Storia dell’ultima nevicata messinese…

In riva allo Stretto di Messina la neve è un fenomeno veramente molto raro. La media di nevicata con accumulo sulla città peloritana si aggira di solito in un evento ogni 7-8 anni, anche se negli anni passati, specie fra la fine del 1800 e l’inizio del 1900 le nevicate erano molto più frequenti rispetto ad oggi. Dagli inizi del novecento ad oggi sono decine e decine gli eventi nevosi (sia con accumulo che semplici fioccate “coreografiche”) che hanno interessato Messina e la sua ben più vasta periferia, con episodi veramente importanti che hanno trasformato temporaneamente la città dello stretto in una sorta di città norvegese. L’ultima vera nevicata che tinse di bianco il capoluogo peloritano risale a quel sabato pomeriggio di quel 30 Gennaio 1999. Quel giorno una massa d’aria artica si riverso sullo Stretto di Messina favorendo l’avvento di spettacolari rovesci nevosi, fino a livello del mare, che imbiancarono la zona nord della città, dall’Annunziata fino a Ganzirri e Torre Faro, con accumuli complessivi sui 2-3 cm a livello del mare. In centro e nei villaggi della zona sud, le temperature di poco positive e le precipitazioni meno abbondanti, rispetto alla riviera nord, non hanno agevolato un accumulo significativo, anche se bastava fare qualche centinaio di metri verso l’interno per vedere i primi depositi consistenti già a partire dai 50-100 metri. I colli e l’intera dorsale dei Peloritani era stata interamente sepolta dalla neve, già a 500 metri si registravano oltre 50 cm di accumulo, mentre a Dinnamare e sulle vette limitrofe si superava abbondantemente il metro di altezza in diversi punti. Ancora più rilevanti furono le nevicate che colpirono tutta la fascia tirrenica siciliana da Palermo fino a tutti i litorali della provincia messinese, dove nessun comune o centro balneare fu risparmiato (qui l’amarcord meteo di quei giorni). Come possiamo ben notare gran parte delle nevicate storiche che hanno colpito la città di Messina si sono realizzate proprio nella parte centrale o sul finire della stagione invernale, tra i mesi di Gennaio e Febbraio, anche se non sono mancati eventi tra fine Dicembre e la prima decade di Marzo. Quasi tutti gli eventi nevosi che hanno colpito lo stretto sono attribuiti allo sviluppo di profonde aree depressionarie che vanno a collocarsi tra il mar Ionio (Ionio low), golfo di Taranto e più raramente sul Canale d’Otranto tra il nord della Grecia e le coste albanesi.
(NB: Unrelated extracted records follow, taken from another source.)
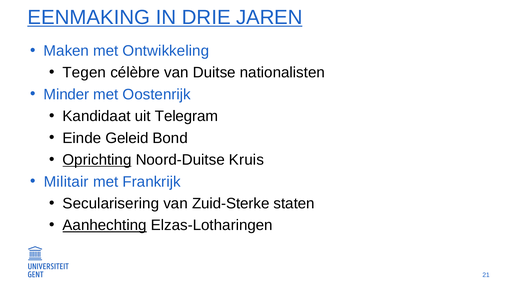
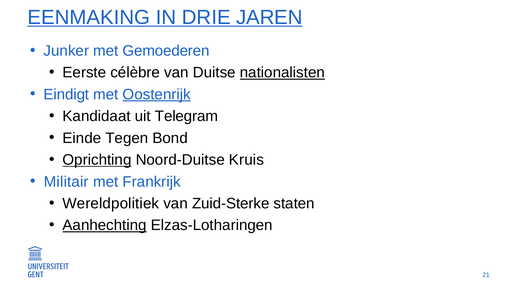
Maken: Maken -> Junker
Ontwikkeling: Ontwikkeling -> Gemoederen
Tegen: Tegen -> Eerste
nationalisten underline: none -> present
Minder: Minder -> Eindigt
Oostenrijk underline: none -> present
Geleid: Geleid -> Tegen
Secularisering: Secularisering -> Wereldpolitiek
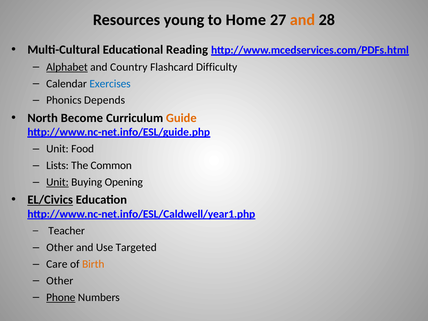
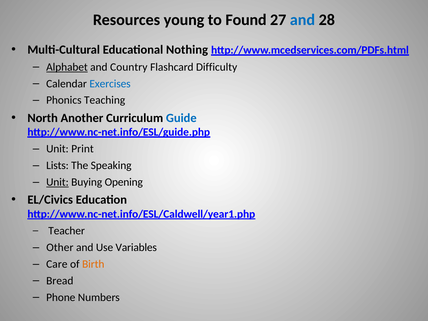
Home: Home -> Found
and at (302, 20) colour: orange -> blue
Reading: Reading -> Nothing
Depends: Depends -> Teaching
Become: Become -> Another
Guide colour: orange -> blue
Food: Food -> Print
Common: Common -> Speaking
EL/Civics underline: present -> none
Targeted: Targeted -> Variables
Other at (60, 281): Other -> Bread
Phone underline: present -> none
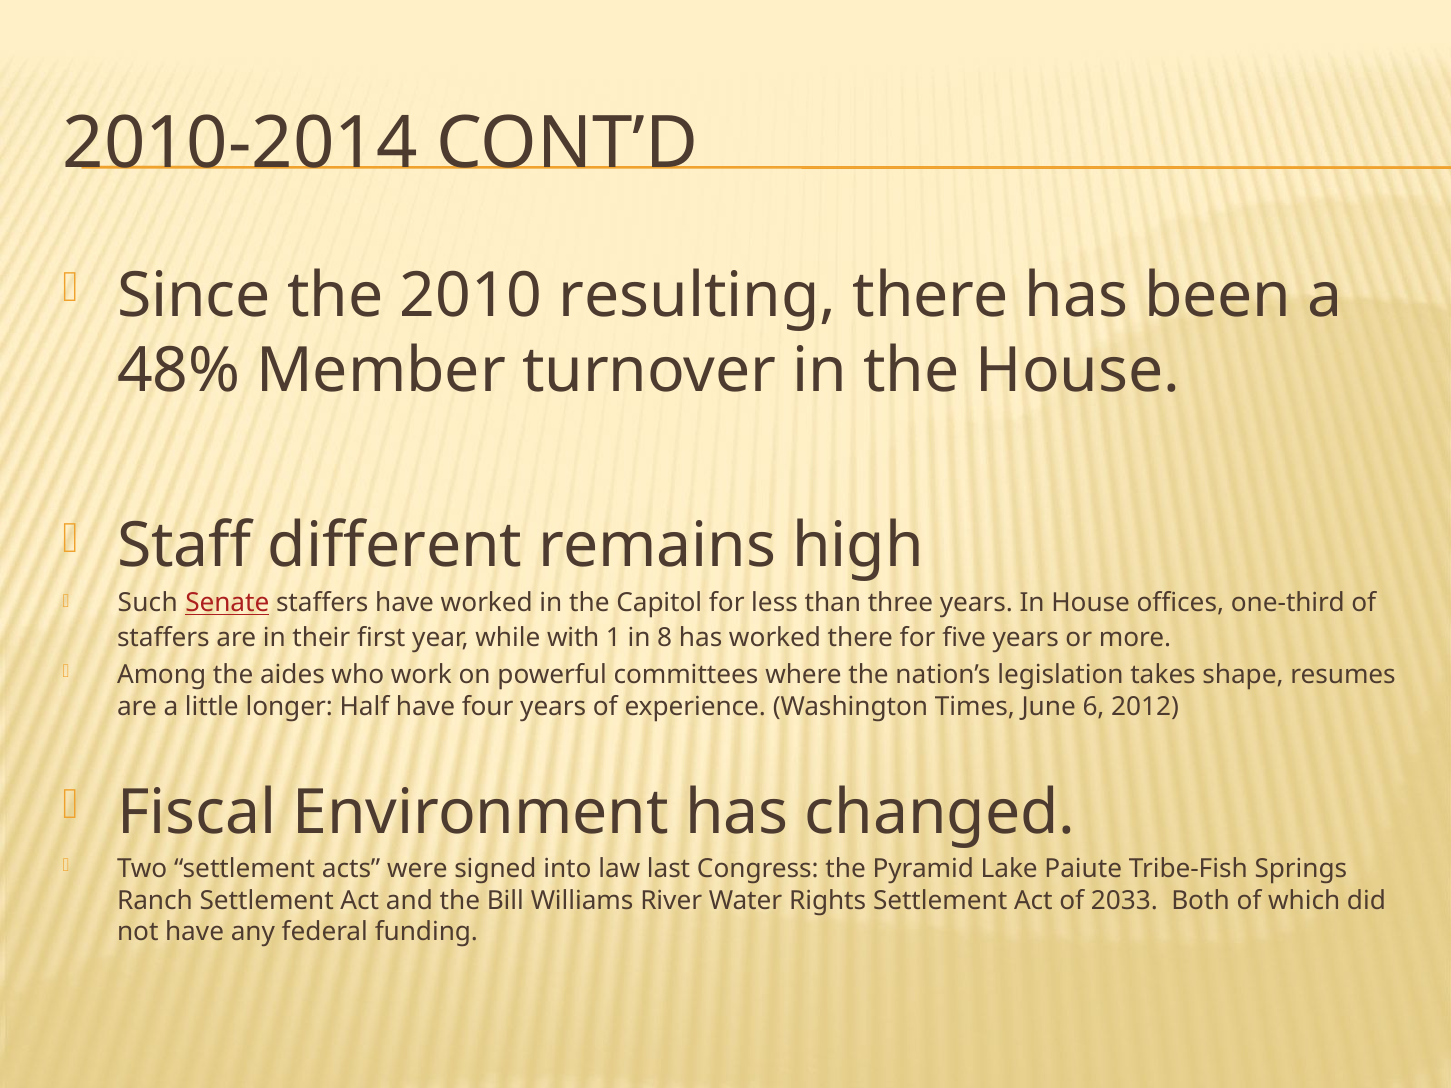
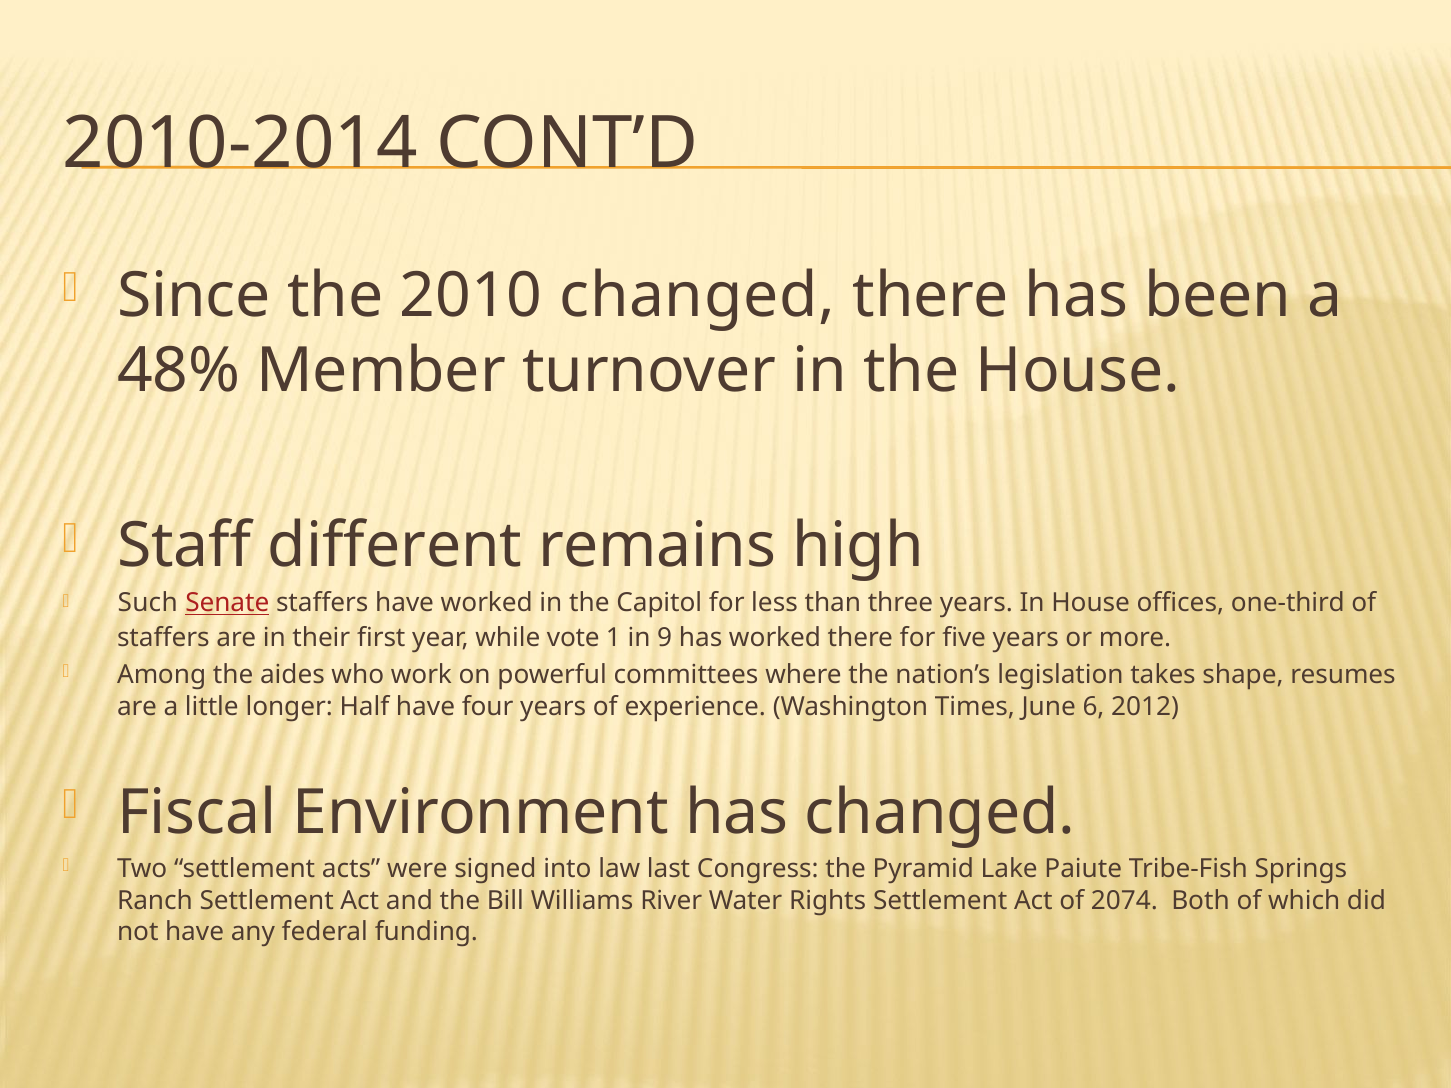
2010 resulting: resulting -> changed
with: with -> vote
8: 8 -> 9
2033: 2033 -> 2074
Con questa peculiare collocazione le basse pressioni riescono ad aspirare masse d’aria molto gelide dalle lande ghiacciate dell’Europa centro-orientale, tavolta persino dalla Russia o Siberia (in tal caso ci troviamo dinnanzi aria gelidissima). L’aria gelida da nord-est, dopo aver invaso l’Adriatico, scavalca la dorsale dell’Appennino meridionale per tracimare liberamente sul mar Tirreno raggiungendo l’area dello stretto sotto forma di freddi venti di Maestrale e Tramontana che comportano drastiche riduzioni di temperatura e il conseguente avvento dei fenomeni nevosi fin dalle basse quote. Un altro fenomeno molto influente sulle nevicate messinesi è il noto che ha molte analogie con il più famoso “Lakes Effect” nord-americano. I venti gelidi di provenienza balcanica una volta transitati sopra le più miti acque superficiali del basso Tirreno si umidificano e determinano possenti contrasti termici, creando un fortissimo gradiente termico verticale (notevoli differenze di temperatura in seno alla colonna d’aria). A causa dei fortissimi contrasti termici, tra l’aria gelida in quota e la più temperata superficie marina tirrenica, si attivano violenti moti convettivi (moti ascensionali) che costruiscono imponenti addensamenti nuvolosi a sviluppo verticale (cumuli e cumulonembi) capaci di apportatore forti rovesci e violente manifestazioni temporalesche che date le bassissime termiche (in tali circostanze) hanno prevalente carattere nevoso fino alle coste. Ciò si concretizza soprattutto quando in quota prevale un teso flusso nord-occidentale che propaga gran parte dei nuclei precipitativi convettivi verso la fascia peloritana e l’area dello stretto, dove si fa sempre il carico di precipitazioni.